What you will do:
Apart from the images, reproduce every record word for word.

** Opening Records block **

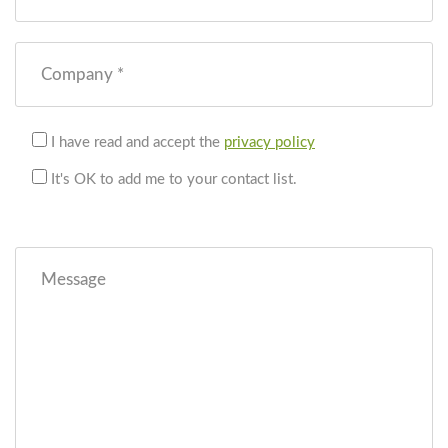
Company *
I have read and accept the
privacy policy
It's OK to add me to your contact list.
Message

** Closing Records block **

Answer section:
Company *
I have read and accept the
privacy policy
It's OK to add me to your contact list.
Message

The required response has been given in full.